Evolution made us care about allies and kin, and also about other humans because they could become allies, or because caring is sometimes good for your image. But first you need to determine what a human is. Right now it’s a safe bet to say that the humans I interact with are all conscious. So if some entity has a chance of not being conscious, I begin to doubt it’s really a human and if I should care about it. An analogy: if I encounter a blue banana, I’ll have second thoughts about eating it, even though evolution didn’t give me a hardcoded drive to desire yellow bananas only. Yellowness (or consciousness) is just empirically correlated with the things evolution wants me to care about.
This analogy seems like a good one. Let me try extending it a bit. Suppose that in our ancestral environment the only things banana shaped were bananas, and the ability to perceive yellowness had no other fitness benefits. Then wouldn’t it be surprising that we even evolved the ability to perceive yellowness, much less to care about it?
In our actual EEA, there were no human-shaped objects that were not humans, so if caring about humans was adaptive, evolution could have just made us care about, say, human-shaped objects that are alive and act intelligently. Why did we evolve the ability (i.e., intuition) to determine whether something is conscious, and to care about that?
Did we? It’s not obvious to me that evolution actually programmed us to care about consciousness in particular rather than just (a subsection of?) current culture conditioning us that way. I’m dubious that all cultures that assigned a particular group of humans a moral status similar to that of animals did this this by way of convincing themselves that that group was not “conscious”, or had to overcome strong evolutionary programming. Also consider the moral weight that is assigned to clearly unconscious embryos by many people, or the moral weight apparently assigned to fictional characters by some.

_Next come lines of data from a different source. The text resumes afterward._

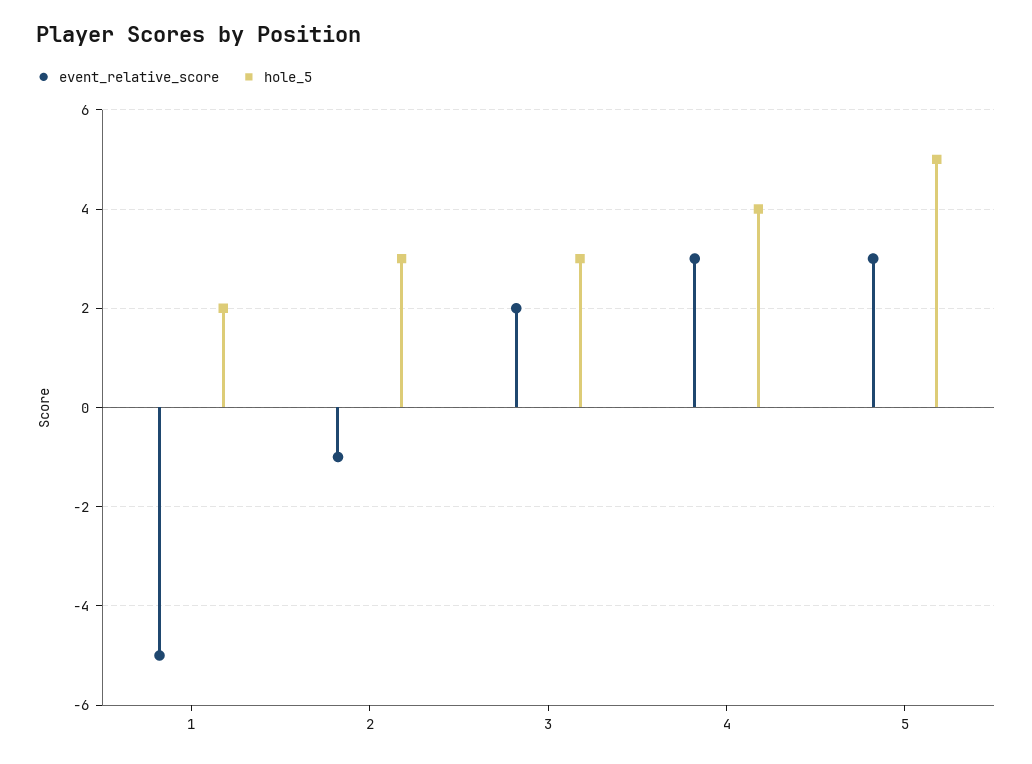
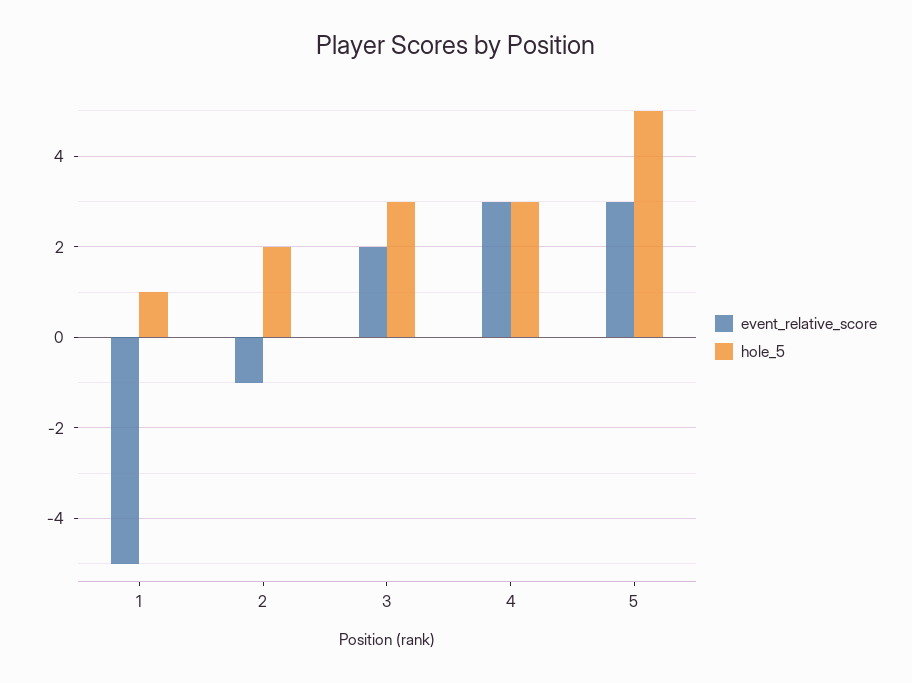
  {
    "event_relative_score": {
      "1": -5,
      "2": -1,
      "3": 2,
      "4": 3,
      "5": 3
    },
    "hole_5": {
-     "1": 2,
+     "1": 1,
-     "2": 3,
+     "2": 2,
      "3": 3,
-     "4": 4,
+     "4": 3,
      "5": 5
    }
  }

Believing that other people are conscious doesn’t require any special selection pressure: it falls out of the general ability to understand their utterances as referring to something that’s “actually out there”, which is useful for other reasons. Also we seem to have a generalized adaptation that says “if all previously encountered instances possessed a certain trait, but this instance doesn’t, then begin doubting if this instance is genuine”.